On Wed, Nov 15, 2006 at 08:12:31PM +0100, Mats Kindahl wrote:
> David Powell wrote:
> > On Mon, Nov 13, 2006 at 08:06:43PM +0100, Mats Kindahl wrote:
...
> >>        $DAEMON &
> >>        sleep 1
...
> >> exit $SMF_EXIT_OK
> >>
> >> When I call the 'inadyn-client' script directly, the daemon starts well
> >> and keeps going without a glitch, but when svc.startd tries to start it,
> >> it decides somehow that "all processes in the service exited". AFAICT,
> >> this is not the case.
> > 
> >   As others have pointed out, pgrep will find the script itself, and
> >   needs to be more selective.  It sounds like you have done so and
> >   achieved some degree of success.
> 
> Yes, it worked fine to solve the immediate problem, but as you are
> pointing out, there are other problems (some of which I managed to
> solve, albeit not in an entirely satisfactory manner).

You shouldn't check whether the service is already in the start method
script since SMF should know.

A deeper problem is what if someone manually started the daemon and the
resources needed for the one started by SMF (e.g., a port number for
listening) are taken by it.  This relates to:

> >   There are deeper problems, though.  The start method interface
> >   requires that when you return SMF_EXIT_OK, your service has been
> >   started and is ready to offer service.  Services which depend on
> >   yours can be started as soon as you return; if you aren't really
> >   ready, they might fail.  Backgrounding the daemon and waiting a
> >   second is, frankly, a hack that won't always work.  That said, you
> >   can get away with this as long as your service doesn't have
> >   dependents, or the dependents are robust enough to tolerate a lack of
> >   availability.
> 
> Yes, backgrounding the daemon and waiting a second is definitely a hack.
> The original solution was to use a switch --background to inadyn, which
> forks and reassigns the PPID of the background process to init (i.e.,
> PID 1).

Correct -- ask the daemon program to fork() itself into the background,
but only when it's ready to start providing its services.

That's how sshd(1M) is started, and this deals with the deeper issue
described above by shifting the burden of checking for resource
allocation conflicts to the daemon program.

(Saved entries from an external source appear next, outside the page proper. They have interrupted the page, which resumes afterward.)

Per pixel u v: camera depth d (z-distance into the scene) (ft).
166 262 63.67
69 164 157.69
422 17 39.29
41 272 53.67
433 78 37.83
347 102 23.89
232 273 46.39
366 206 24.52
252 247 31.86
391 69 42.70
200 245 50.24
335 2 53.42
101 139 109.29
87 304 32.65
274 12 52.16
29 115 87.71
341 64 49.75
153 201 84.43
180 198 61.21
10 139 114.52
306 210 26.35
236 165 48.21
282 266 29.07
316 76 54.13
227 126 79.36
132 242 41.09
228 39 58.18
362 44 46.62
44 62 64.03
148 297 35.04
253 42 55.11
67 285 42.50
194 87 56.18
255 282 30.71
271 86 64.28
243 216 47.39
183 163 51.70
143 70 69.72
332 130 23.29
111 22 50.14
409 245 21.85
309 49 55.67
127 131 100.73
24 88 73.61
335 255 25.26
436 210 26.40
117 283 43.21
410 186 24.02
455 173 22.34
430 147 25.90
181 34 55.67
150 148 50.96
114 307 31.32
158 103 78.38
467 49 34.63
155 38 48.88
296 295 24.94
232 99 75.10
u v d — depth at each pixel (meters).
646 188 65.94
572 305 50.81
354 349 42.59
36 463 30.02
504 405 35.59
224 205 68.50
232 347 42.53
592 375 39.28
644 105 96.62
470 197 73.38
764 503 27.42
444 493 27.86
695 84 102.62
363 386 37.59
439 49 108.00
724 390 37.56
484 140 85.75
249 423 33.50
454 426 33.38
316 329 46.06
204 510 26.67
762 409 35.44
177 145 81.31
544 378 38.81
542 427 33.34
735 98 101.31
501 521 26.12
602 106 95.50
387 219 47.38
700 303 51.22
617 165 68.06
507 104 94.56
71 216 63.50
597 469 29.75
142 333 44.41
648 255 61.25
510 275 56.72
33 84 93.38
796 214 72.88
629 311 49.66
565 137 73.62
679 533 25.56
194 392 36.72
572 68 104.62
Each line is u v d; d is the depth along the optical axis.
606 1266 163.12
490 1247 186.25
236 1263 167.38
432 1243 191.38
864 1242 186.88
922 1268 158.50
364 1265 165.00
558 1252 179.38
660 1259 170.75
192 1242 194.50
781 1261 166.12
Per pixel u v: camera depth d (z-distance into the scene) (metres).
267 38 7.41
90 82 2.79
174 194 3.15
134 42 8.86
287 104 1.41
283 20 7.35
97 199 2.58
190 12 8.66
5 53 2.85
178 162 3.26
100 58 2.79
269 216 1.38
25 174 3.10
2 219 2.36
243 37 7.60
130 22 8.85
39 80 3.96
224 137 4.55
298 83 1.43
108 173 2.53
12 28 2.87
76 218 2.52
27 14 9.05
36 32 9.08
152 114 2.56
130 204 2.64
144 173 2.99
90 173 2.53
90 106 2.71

Note that in Solaris non-global zones the PPID of orphaned processes is
not 1 but that of the zone's svc.startd.

>         Since I thought this might be the reason for the problem (i.e.,
> the exiting fork of the inadyn process was considered as "part of the
> service", while the re-parented process was not), I rewrote the script
> to background the service instead.

It's not a problem.  SMF tracks process contract events, and process
orphaning does not create a process contract event.

I.e., the daemon program fork()s and the parent exits, but the child
remains in the same process contract as the parent, and this happens
atomically so that the process contract can never become empty because
of the parent of a fork() exiting (unless it arranged specifically for
the child to be in a separate contract).

Process contract emptiness events cause SMF to think that the service
needs restarting; svc.startd will process the exit status of the start
method and the process contract emptiness event in that order.

> >   Every process and subprocess started from the start method of a
> >   service belongs to that service, unless one of those processes
> >   specifically requests otherwise for its children.
> 
> What happens if the process is re-parented? Is that considered as
> "requesting otherwise for its children"? Looking at the output from
> ptree -c, I see the following:

No, see the libcontract(3LIB) and contract(4) man page.  See above.